Please print the listing that follows word for word, but skip any pictures it holds.

Top of GIVEN ENTRIES

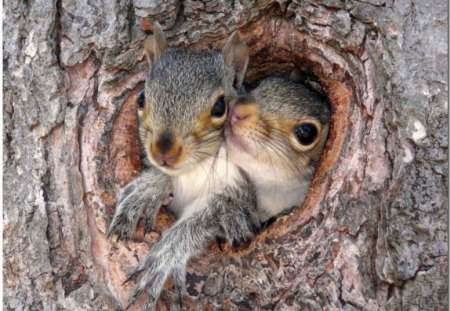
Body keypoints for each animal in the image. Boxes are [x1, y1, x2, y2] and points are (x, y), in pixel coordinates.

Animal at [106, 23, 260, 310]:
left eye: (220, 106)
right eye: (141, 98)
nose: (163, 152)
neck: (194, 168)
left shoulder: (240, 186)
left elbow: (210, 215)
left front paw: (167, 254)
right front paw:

Bottom of GIVEN ENTRIES

SOLVED PROBLEM
Body keypoints for each animal in the image. Boxes are [x1, y1, x2, y2] and points are (x, y), in pixel coordinates.

Animal at [106, 23, 260, 310]:
left eye: (220, 106)
right eye: (141, 98)
nose: (163, 152)
neck: (194, 168)
left shoulder: (240, 186)
left elbow: (210, 215)
left front paw: (167, 254)
right front paw:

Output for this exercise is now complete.